Just got the news that Kilkenny's own Cartoon Saloon have been Oscar nominated for The Secret Of Kells. I was only talking to its director Tomm Moore at the film club last week. I didn't realise at the time the film was on the long list. It's a phenomenal achievement for an independent, feature-length animated film. I remember doing an article at the time of a fund-raising launch they had in Dublin nearly ten years ago now. That's ten years ago, people. I mean, fuck James Cameron and however long it took him to do Avatar. What the guys at Cartoon Saloon did was real perseverance and determination. And they had the sense to understand that all the technical wizardry in the world isn't worth bupkiss if you haven't got an interesting story to tell as well.

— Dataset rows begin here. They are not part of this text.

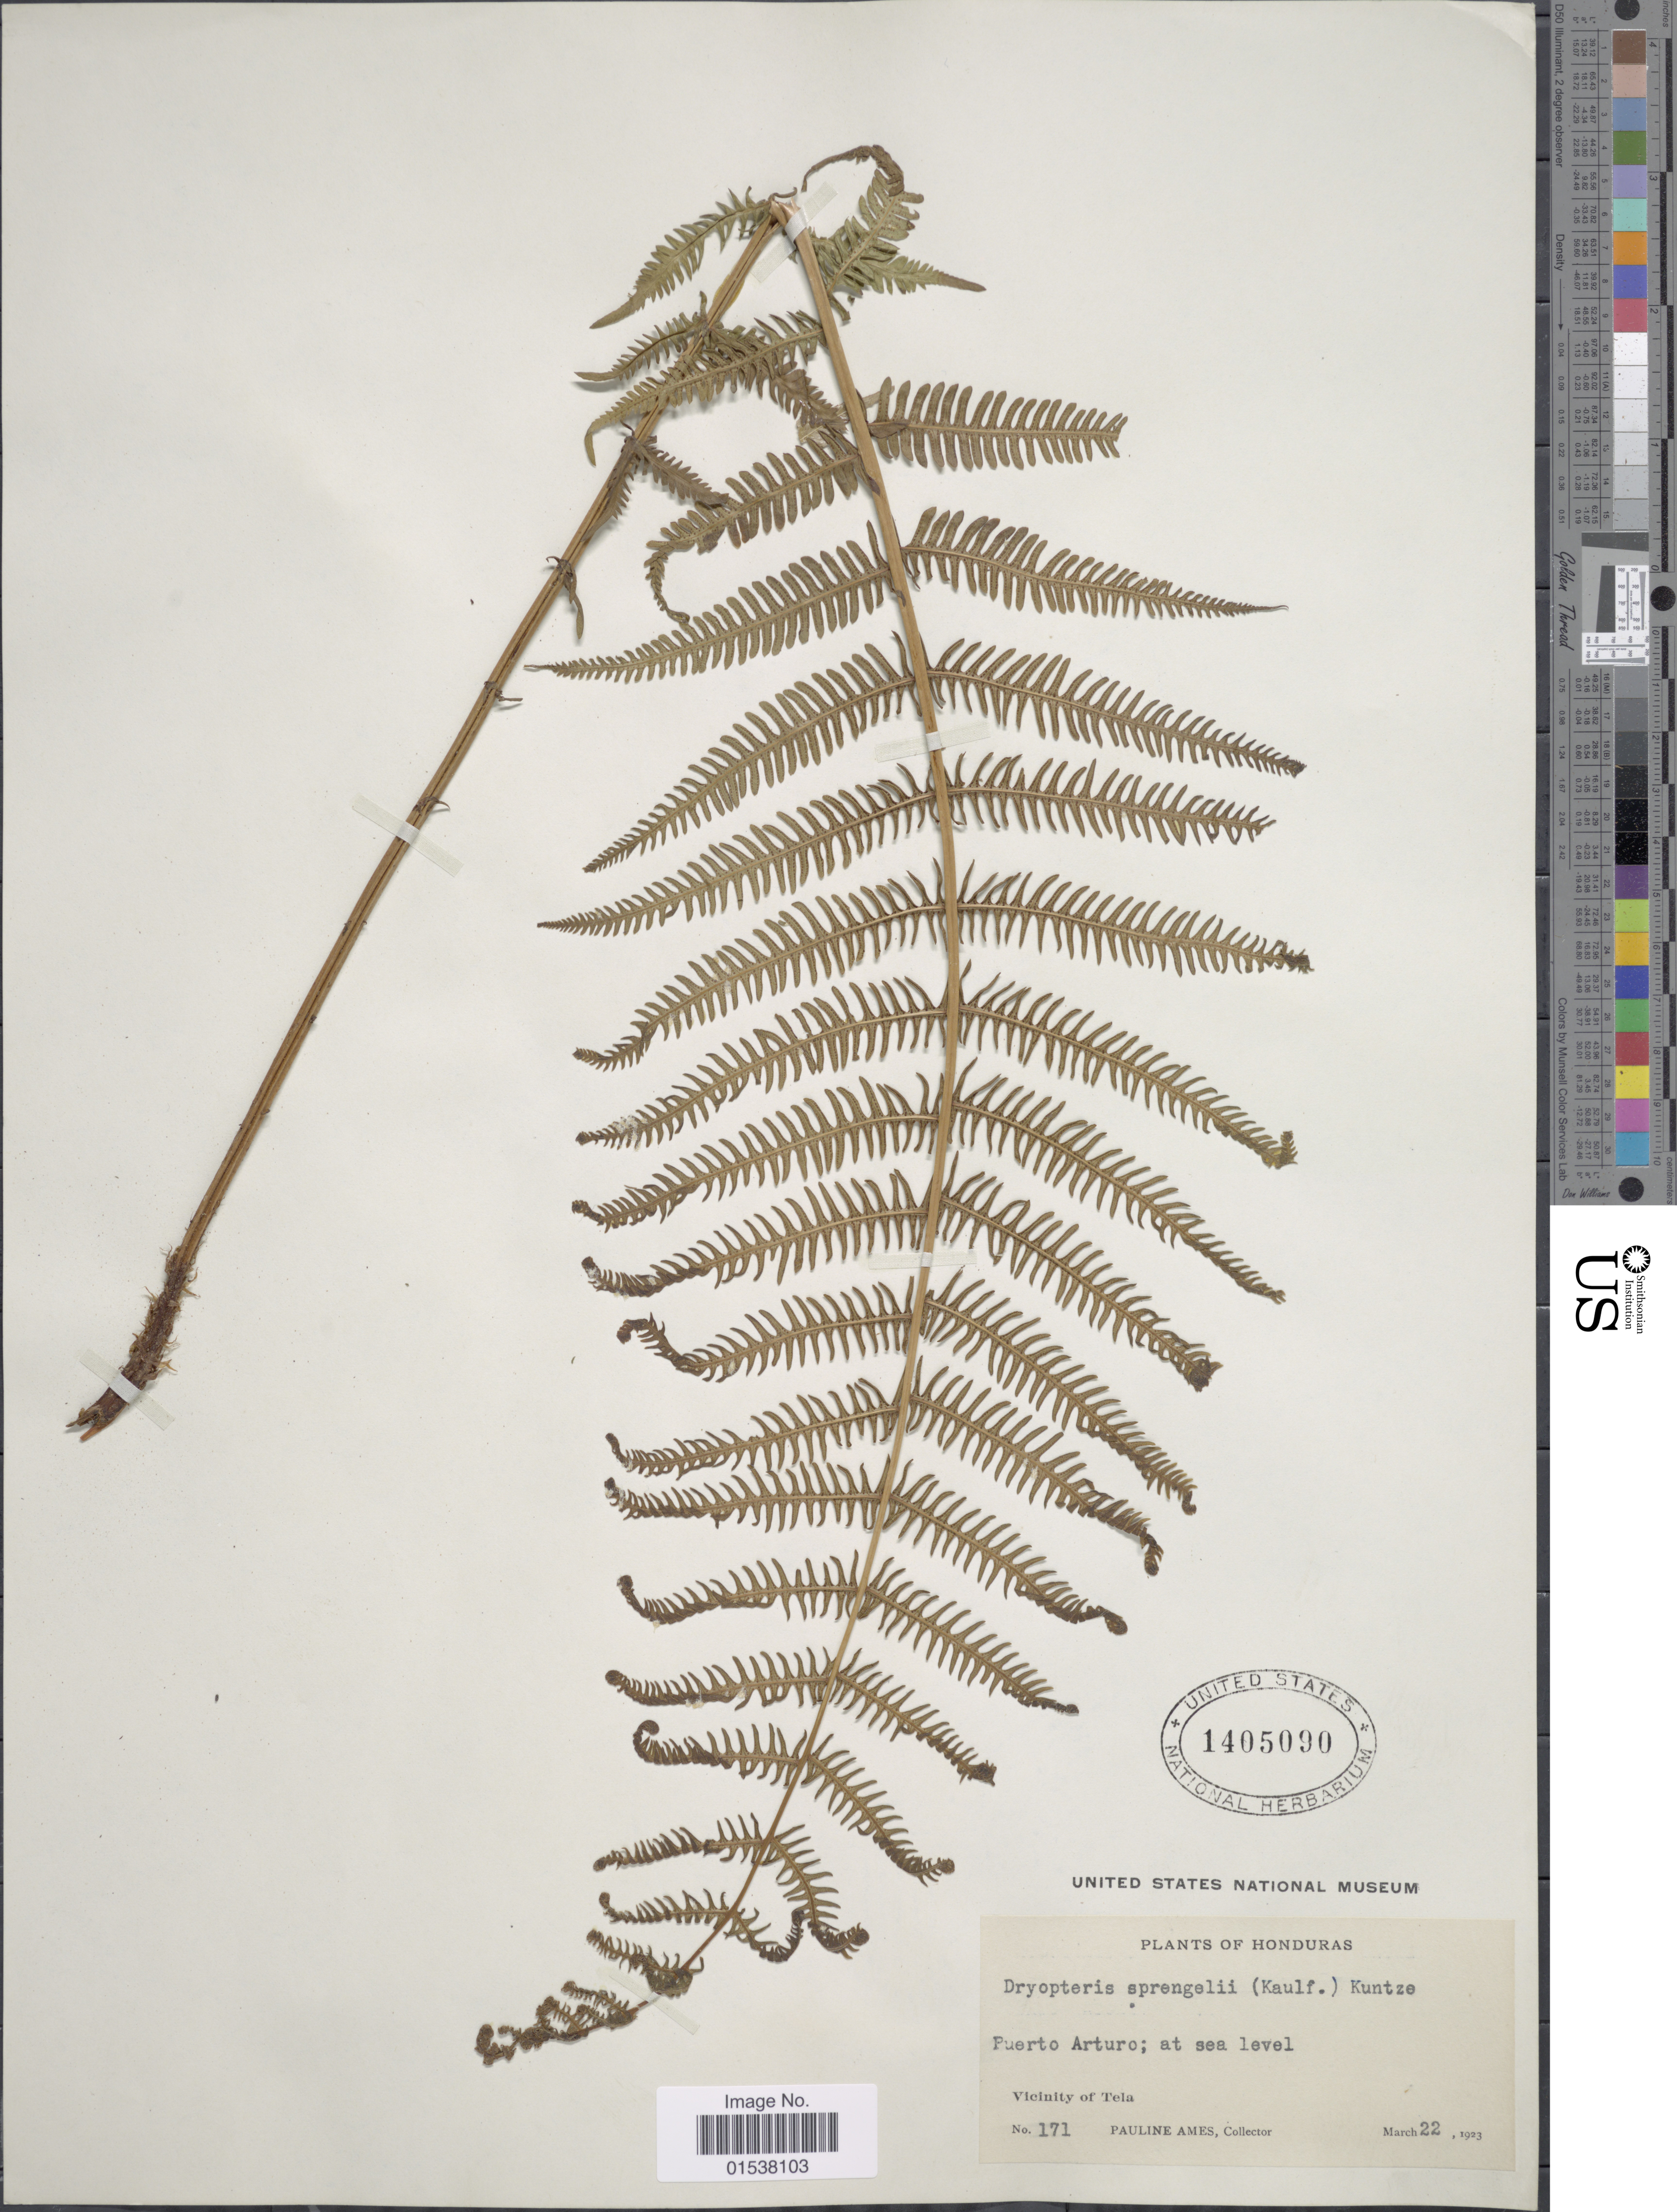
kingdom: Plantae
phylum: Tracheophyta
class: Polypodiopsida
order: Polypodiales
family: Thelypteridaceae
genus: Amauropelta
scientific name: Amauropelta balbisii (Spreng.) comb. nov., ined. 2015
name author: (Spreng.)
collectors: P. Ames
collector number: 171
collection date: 1923-03-22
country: Honduras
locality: Puerto Arturo; vicinity of Tela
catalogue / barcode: US 1405090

And now those ten years have been worth it and they're getting the recognition they deserve. It would nearly make you believe there's some kind of justice in the world after all. All we need now is for them to win it. But to be honest that's unlikely. It's up against some stiff competition this year with Coraline, Fantastic Mr Fox, The Princess And The Frog and Up the other contenders. But you never know, stranger things have happened. Good luck to them anyway.

The Third Pill



Someone sent me this scene from Slavoj Zizek's The Pervert's Guide To Cinema recently. The part I like most is the idea of 'the third pill', one that would enable someone to perceive 'not the reality behind the illusion but the reality in illusion itself.' I like this idea. I've just finished writing a novel where the central character is always on the lookout for those moments in life when the cinematic enters the everyday, or when the cinematic is revealed already existing inside the everyday. I now realise he was looking for the third pill all along. Or he was looking for Slavoj Zizek all along.